Despite its debilitating effects, I wanted my grief. I couldn’t imagine it leaving. To stop grieving would be to betray my husband. To leave him in the past. To forget him.
And yet, the grief did begin to leave. It morphed into anger. Not just any anger, but a blind rage at everything and anyone. Compassion and empathy? Nope. Not part of my lexicon then. It didn’t matter what someone else was going through; my experience trumped theirs (Is there any sorrow like my sorrow?).
I didn’t like who I was then, but after a year of shaking my fist at God, that feeling too subsided. It evolved into nearly three years of bitterness and self-pity, mixed in with some guilt that maybe I wasn’t missing my husband as much as I was missing his help around the house and with the kids. Single parenthood is hard. Don’t let anyone tell you otherwise.

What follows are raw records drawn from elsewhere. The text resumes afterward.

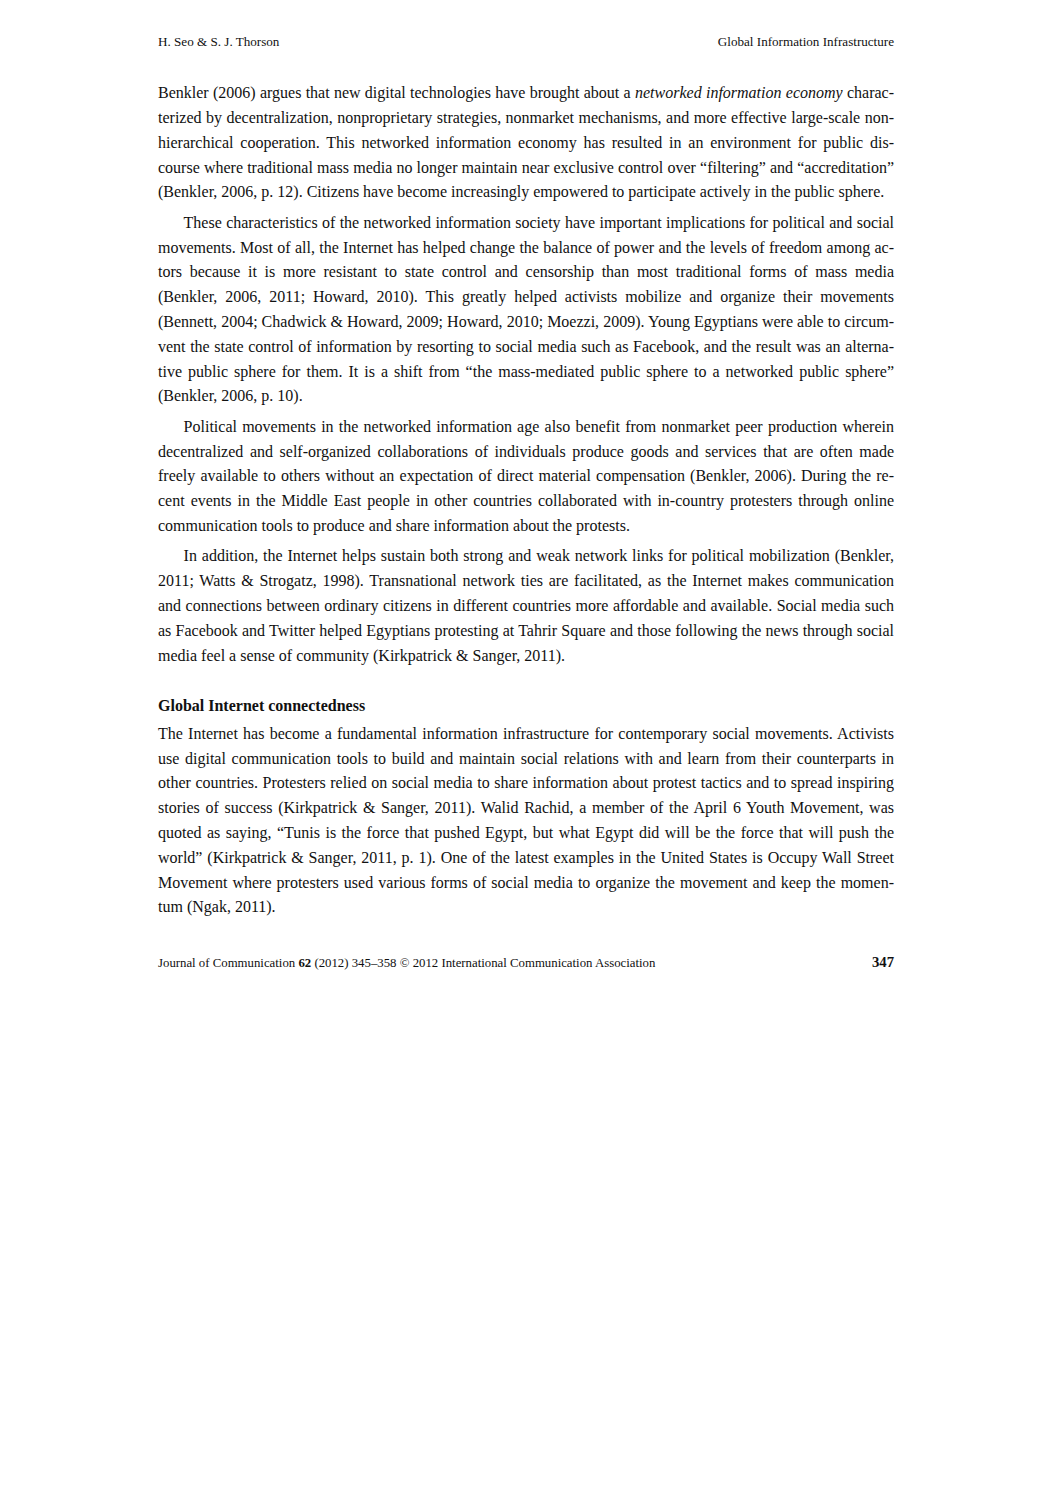H. Seo & S. J. Thorson Global Information Infrastructure
Benkler (2006) argues that new digital technologies have brought about a networked information economy characterized by decentralization, nonproprietary strategies, nonmarket mechanisms, and more effective large-scale nonhierarchical cooperation. This networked information economy has resulted in an environment for public discourse where traditional mass media no longer maintain near exclusive control over “filtering” and “accreditation” (Benkler, 2006, p. 12). Citizens have become increasingly empowered to participate actively in the public sphere.
These characteristics of the networked information society have important implications for political and social movements. Most of all, the Internet has helped change the balance of power and the levels of freedom among actors because it is more resistant to state control and censorship than most traditional forms of mass media (Benkler, 2006, 2011; Howard, 2010). This greatly helped activists mobilize and organize their movements (Bennett, 2004; Chadwick & Howard, 2009; Howard, 2010; Moezzi, 2009). Young Egyptians were able to circumvent the state control of information by resorting to social media such as Facebook, and the result was an alternative public sphere for them. It is a shift from “the mass-mediated public sphere to a networked public sphere” (Benkler, 2006, p. 10).
Political movements in the networked information age also benefit from nonmarket peer production wherein decentralized and self-organized collaborations of individuals produce goods and services that are often made freely available to others without an expectation of direct material compensation (Benkler, 2006). During the recent events in the Middle East people in other countries collaborated with in-country protesters through online communication tools to produce and share information about the protests.
In addition, the Internet helps sustain both strong and weak network links for political mobilization (Benkler, 2011; Watts & Strogatz, 1998). Transnational network ties are facilitated, as the Internet makes communication and connections between ordinary citizens in different countries more affordable and available. Social media such as Facebook and Twitter helped Egyptians protesting at Tahrir Square and those following the news through social media feel a sense of community (Kirkpatrick & Sanger, 2011).
Global Internet connectedness
The Internet has become a fundamental information infrastructure for contemporary social movements. Activists use digital communication tools to build and maintain social relations with and learn from their counterparts in other countries. Protesters relied on social media to share information about protest tactics and to spread inspiring stories of success (Kirkpatrick & Sanger, 2011). Walid Rachid, a member of the April 6 Youth Movement, was quoted as saying, “Tunis is the force that pushed Egypt, but what Egypt did will be the force that will push the world” (Kirkpatrick & Sanger, 2011, p. 1). One of the latest examples in the United States is Occupy Wall Street Movement where protesters used various forms of social media to organize the movement and keep the momentum (Ngak, 2011).
Journal of Communication 62 (2012) 345–358 © 2012 International Communication Association 347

And then, suddenly, it disappeared. I stopped feeling angry about the people I thought would help but didn’t. I started feeling content. The deep loneliness I had felt – which likely was more due to wanting a distraction than any real desire for companionship – left. I stopped comparing my grief to other people’s grief.
Time heals all things.
Grief may be gone, sadness lingers
This isn’t the first time I have felt like I was in the clear when it came to my grief. I have, on occasion, felt like I turned a corner only to find a little ways down the road that I turned back. However, since I haven’t written here since April, I’m hopeful that this time, I am leaving the worst of grief behind for good.
That’s not to say everything is hunky-dory all the time. I still find myself feeling weepy at random times. A few months ago, I spent the first 10 minutes of my son’s First Communion Mass sobbing quietly in the pew and trying to pull myself together. The realization that my husband was not only missing this Mass but had also been home sick for our middle son’s First Communion washed over me like a wave and then wouldn’t recede.

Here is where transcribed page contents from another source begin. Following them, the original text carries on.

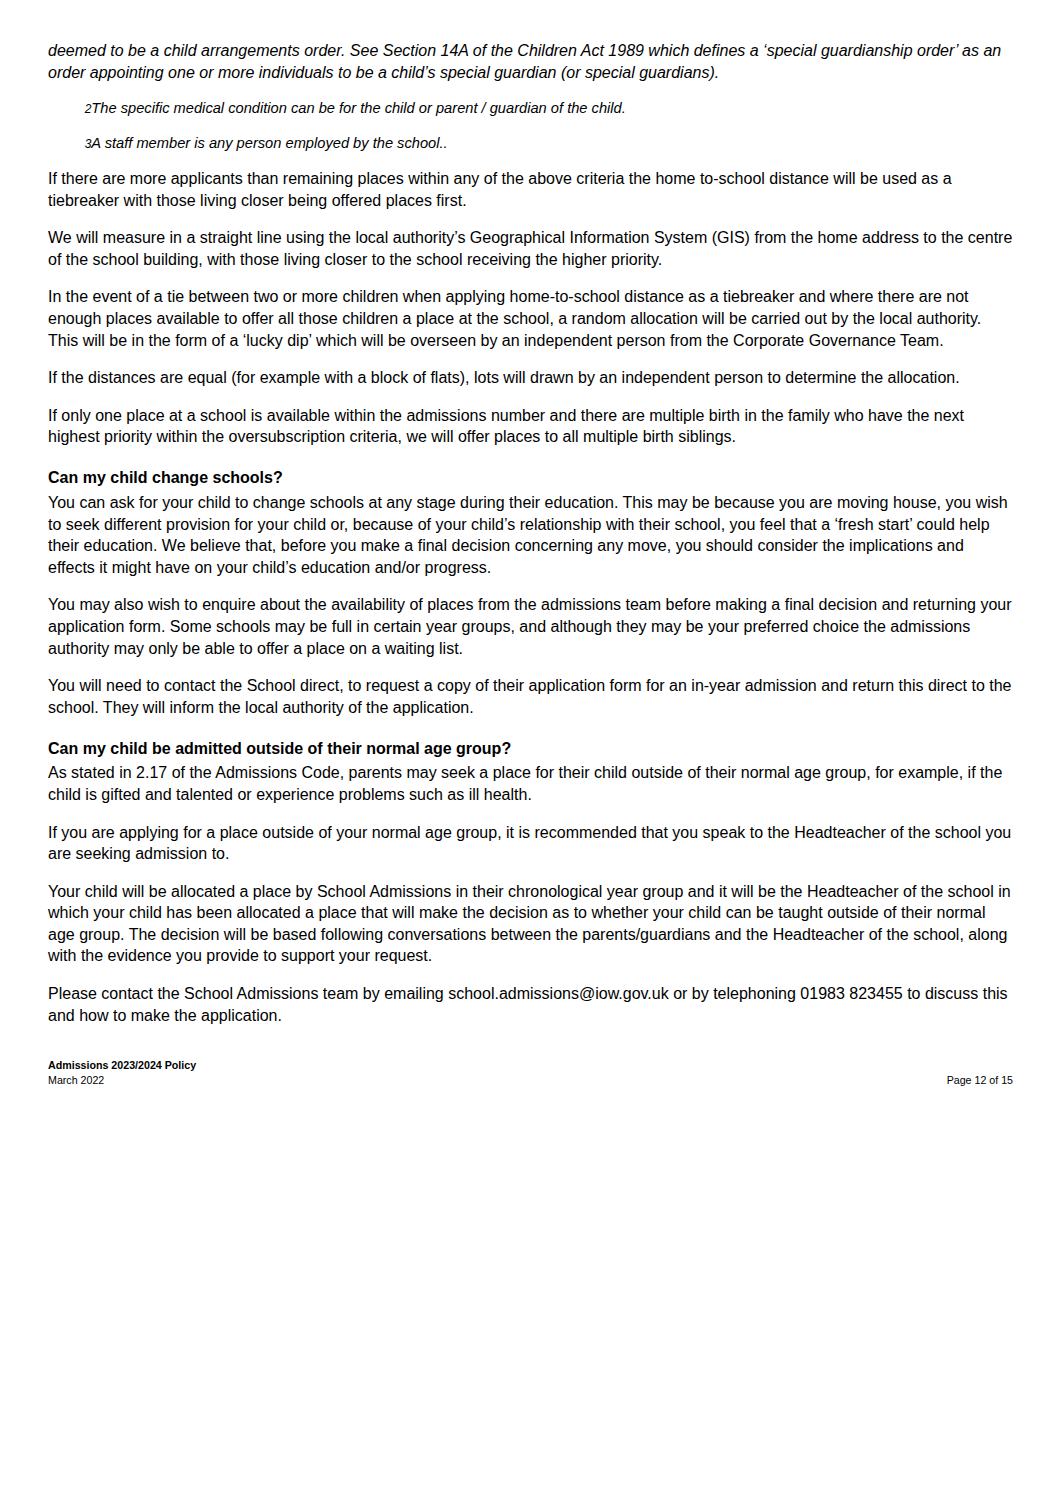deemed to be a child arrangements order. See Section 14A of the Children Act 1989 which defines a ‘special guardianship order’ as an order appointing one or more individuals to be a child’s special guardian (or special guardians).
2 The specific medical condition can be for the child or parent / guardian of the child.
3 A staff member is any person employed by the school..
If there are more applicants than remaining places within any of the above criteria the home to-school distance will be used as a tiebreaker with those living closer being offered places first.
We will measure in a straight line using the local authority’s Geographical Information System (GIS) from the home address to the centre of the school building, with those living closer to the school receiving the higher priority.
In the event of a tie between two or more children when applying home-to-school distance as a tiebreaker and where there are not enough places available to offer all those children a place at the school, a random allocation will be carried out by the local authority. This will be in the form of a ‘lucky dip’ which will be overseen by an independent person from the Corporate Governance Team.
If the distances are equal (for example with a block of flats), lots will drawn by an independent person to determine the allocation.
If only one place at a school is available within the admissions number and there are multiple birth in the family who have the next highest priority within the oversubscription criteria, we will offer places to all multiple birth siblings.
Can my child change schools?
You can ask for your child to change schools at any stage during their education. This may be because you are moving house, you wish to seek different provision for your child or, because of your child’s relationship with their school, you feel that a ‘fresh start’ could help their education. We believe that, before you make a final decision concerning any move, you should consider the implications and effects it might have on your child’s education and/or progress.
You may also wish to enquire about the availability of places from the admissions team before making a final decision and returning your application form. Some schools may be full in certain year groups, and although they may be your preferred choice the admissions authority may only be able to offer a place on a waiting list.
You will need to contact the School direct, to request a copy of their application form for an in-year admission and return this direct to the school. They will inform the local authority of the application.
Can my child be admitted outside of their normal age group?
As stated in 2.17 of the Admissions Code, parents may seek a place for their child outside of their normal age group, for example, if the child is gifted and talented or experience problems such as ill health.
If you are applying for a place outside of your normal age group, it is recommended that you speak to the Headteacher of the school you are seeking admission to.
Your child will be allocated a place by School Admissions in their chronological year group and it will be the Headteacher of the school in which your child has been allocated a place that will make the decision as to whether your child can be taught outside of their normal age group. The decision will be based following conversations between the parents/guardians and the Headteacher of the school, along with the evidence you provide to support your request.
Please contact the School Admissions team by emailing school.admissions@iow.gov.uk or by telephoning 01983 823455 to discuss this and how to make the application.
Admissions 2023/2024 Policy
March 2022
Page 12 of 15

Band concerts, graduation ceremonies and certain songs on the radio all seem to trigger bouts of melancholy, but they no longer linger. There is so much my husband is missing, and I grieve that he is not here with us to experience it and that we have been deprived of his presence. (Saying he is with us in spirit doesn’t really help either.) I’m not sure that low hum of sadness will ever leave my life fully.
What’s next for the blog
So that leaves me with the question of what to do with this blog. I originally thought I would create the site as a resource for widows, but it ended up being personal therapy for me. Now that the need for personal therapy seems to be largely over, I’ve considered deleting it. I’ve actually never gone back to read my old posts, and I can only imagine how cringe-worthy some of them are.

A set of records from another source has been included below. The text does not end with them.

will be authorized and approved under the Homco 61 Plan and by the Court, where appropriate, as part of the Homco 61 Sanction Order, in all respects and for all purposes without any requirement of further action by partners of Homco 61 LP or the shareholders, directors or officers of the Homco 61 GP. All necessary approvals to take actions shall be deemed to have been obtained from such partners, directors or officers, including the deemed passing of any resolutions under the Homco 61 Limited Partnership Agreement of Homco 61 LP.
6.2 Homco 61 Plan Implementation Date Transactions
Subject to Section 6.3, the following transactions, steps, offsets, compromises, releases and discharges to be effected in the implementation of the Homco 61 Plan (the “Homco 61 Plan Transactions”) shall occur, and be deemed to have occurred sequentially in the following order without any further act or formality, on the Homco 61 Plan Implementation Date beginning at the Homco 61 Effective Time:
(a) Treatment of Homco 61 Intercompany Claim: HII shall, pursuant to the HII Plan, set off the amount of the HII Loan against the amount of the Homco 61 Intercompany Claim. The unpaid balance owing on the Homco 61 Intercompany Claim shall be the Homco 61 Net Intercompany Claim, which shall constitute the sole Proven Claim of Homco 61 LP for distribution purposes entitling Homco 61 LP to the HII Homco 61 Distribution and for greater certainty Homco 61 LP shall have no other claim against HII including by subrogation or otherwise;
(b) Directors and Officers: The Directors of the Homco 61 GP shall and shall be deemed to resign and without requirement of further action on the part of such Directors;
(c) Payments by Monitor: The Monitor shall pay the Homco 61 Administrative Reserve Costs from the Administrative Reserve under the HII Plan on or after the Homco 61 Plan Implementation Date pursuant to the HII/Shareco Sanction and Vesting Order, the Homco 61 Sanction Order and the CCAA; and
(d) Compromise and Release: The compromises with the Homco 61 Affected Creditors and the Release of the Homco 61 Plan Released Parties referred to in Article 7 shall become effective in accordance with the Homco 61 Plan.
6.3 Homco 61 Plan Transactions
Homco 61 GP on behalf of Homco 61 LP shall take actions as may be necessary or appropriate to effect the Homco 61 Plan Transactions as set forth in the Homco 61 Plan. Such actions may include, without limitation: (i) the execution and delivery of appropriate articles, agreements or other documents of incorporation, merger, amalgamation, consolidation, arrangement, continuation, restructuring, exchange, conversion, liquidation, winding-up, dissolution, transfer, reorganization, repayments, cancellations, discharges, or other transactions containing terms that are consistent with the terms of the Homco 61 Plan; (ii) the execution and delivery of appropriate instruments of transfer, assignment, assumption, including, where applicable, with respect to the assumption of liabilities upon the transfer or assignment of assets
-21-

Still, more than 100 people find their way here every day, and I regularly hear from folks who say the posts resonate with them. I’m a firm believer that we, as a society, overshare on the things that aren’t important and then keep secret those parts of us that really matter. I wish we were more open about those crucial topics so others wouldn’t feel as alone. For now, I think I’ll leave the blog up as is.
Going forward, I would still like to turn the site into a resource for widows, particularly new ones who are navigating the murky waters of running a household by themselves while stumbling through the darkness of grief. However, that will require my life to slow down so I can devote some time to the project.
I’m sure I will be back to write more in the future, but I’m not sure when. In the meantime, thank you for walking this journey with me.